We Have Company. . .

The Diary of The Wasteland Bear God Logo

“Captain’s log, Stardate 2278—”
“Ahem, Captain, that’s. . .still the earth’s measurement. . .”
“Huh? What? . . .Well maybe if you’d let me finish, number three. Now I have to start all over again.” The Captain smacked his ‘number three’ upside the head.
The Captain readied his recording device again. “Captain’s log, Stardate 2278.64. We’ve apparently landed in an alternate Earth where there’s hardly any humans remaining, and most of the world has fallen subject to nuclear warfare some time ago.”
A yellow tinted, stiff man knelt down and recorded samples of the soil. “By my calculations, around two hundred years ago, sir.”
“Hmm. . .I see.” The Captain surveyed the land and saw a sign in red prominent letters: Beware! The Wasteland Bear God watches you! “Interesting. There seems to be some sort of creature revered as a god amongst men.”
A guttural growl was heard from behind them, “That. . .would be me.” The Mighty Wasteland Bear God erected and looked over the foreign intruders one by one.
“I have encountered who the indigenous civilization regard as The Wasteland Bear God. He is as the legends revere, and then some.” The Captain spoke calmly and profound with his ‘discovery’.
The Bear God sighed, “Are we really going to go through with this?” He grunted in disgust. “I mean, c’mon. . .first aliens, and now this? Can’t you do anything creative? Do you really think people give a damn about me, let alone my story, or that of anyone else you throw in?”
“I beg your pardon?! I am, by all accounts, original. . .you filthy cur!” Snapped the Captain.
“Not you, buddy, I’m talking to someone else. . .and they know damn well what I am talking about.” Remarked The Bear God.
“Look, how about you run with it? We need better ratings, more viewers, and all that jazz,” said an ominous voice aloud, sending the foreign crew to shudder in fear.
“Who the hell is that?!” Said the space captain.
“It’s just The Maker, don’t worry about that cunt. Really though, you should just leave. There’s enough shit going on here as it is,” said The Bear God.
“We’re merely here to observe this planet. It differs from our timeline by a great deal. . .and plus we’re a little stranded,” said the Captain.
“I see. Well, I guess that’s OK, but if you get in the way. . .” Sin snarled.
“Rest assured, sir, you’ll hardly even notice us here.” The space captain promised.
“Right. . .whatever,” said The Bear God
Along their way, Sin took note of a base of Super Mutants and Synths coexisting. . .or having a deal. Something. Rubricon, Ben, and The Mighty Bear God moved in to investigate.
“Slowly and quietly, we are going to the base where baddies are holding up,” whispered the space captain.
“Captain, I am picking up abnormal readings from the area.
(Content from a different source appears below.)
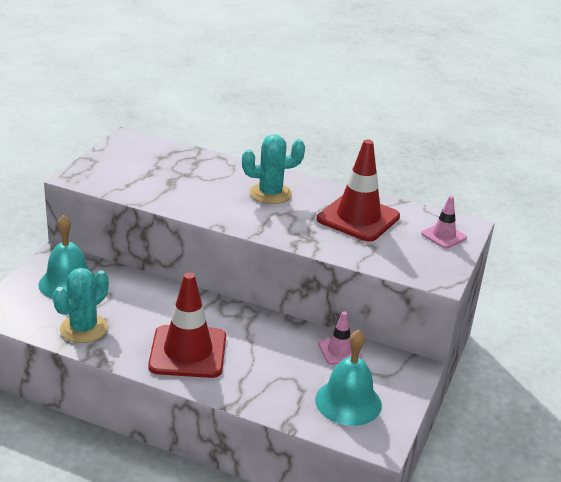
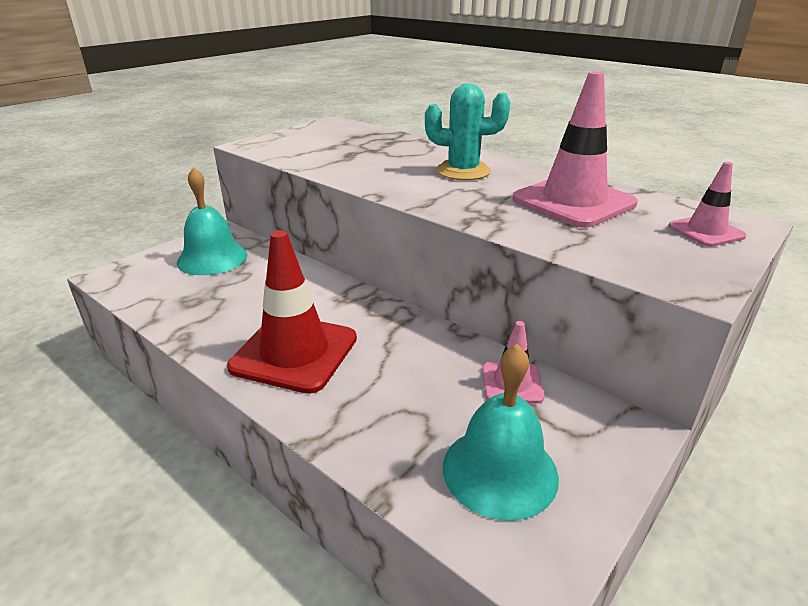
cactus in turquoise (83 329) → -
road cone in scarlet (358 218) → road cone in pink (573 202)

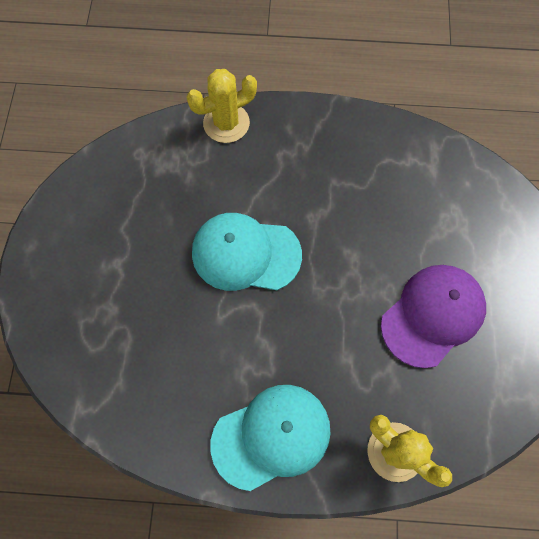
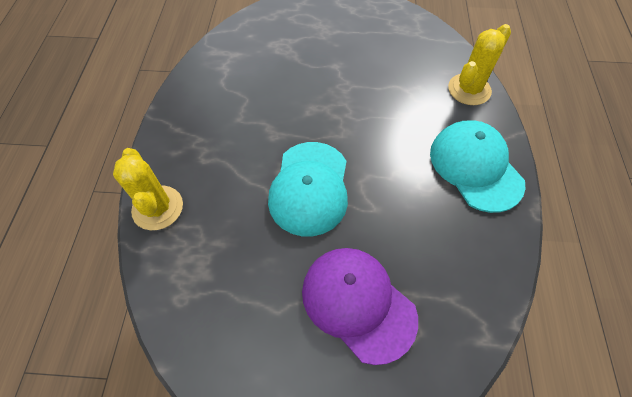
baseball cap in royal purple (432 315) → baseball cap in royal purple (358 303), moved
It’d be best to avoid the area and observe from afar,” said his yellow skinned crewmate.
“I am readying my phasers to stun, sir,” said the Captain’s Head of Security.
“Dammit, Tim! I am a doctor, not a fighter,” stated the Doctor.
“Quiet. . .all. . .of you. Let the Captain. . .decide what we. . .should. . .do.” Stated his ‘number two’.
Sin facepalmed hard. “How about you guys stay the hell back, and let the professionals take care of this? OK?”
“Very well, I shall leave you. . .to this mess,” said the Tim, the space captain.
The space crew set off for a more suiting hiding location.
“I seriously can’t stand the new guys. . .” The Bear God stated.
“Right? They think that with all that technological whiz biz they’re better than us? Ha! We’d crush them like ants,” said Rubricon.
“Can’t we just kill them off? Something?” Ben whined.
“No. . .no, Ben. . .we’ll just let them do their own thing. . .plus The Maker wants to promote it. . .or something. Fucking idiot.”
“I heard that!” said The Maker.
Of course, The Maker not realizing that his voice is so booming. . .alerted the baddies that were hold up in their base. . .because he’s smart like that.
“Way. To. Fucking. Go.” sighed Sin.
“Time to go in guns blazing?” Rubricon motioned.
“Why not.” Sin Sighed. “Ben, roll out!”
Ben tucked himself into a tight wrecking ball and set off to throw himself into the fray. “TODAY’S A GOOD DAY TO DIE,” he yelled.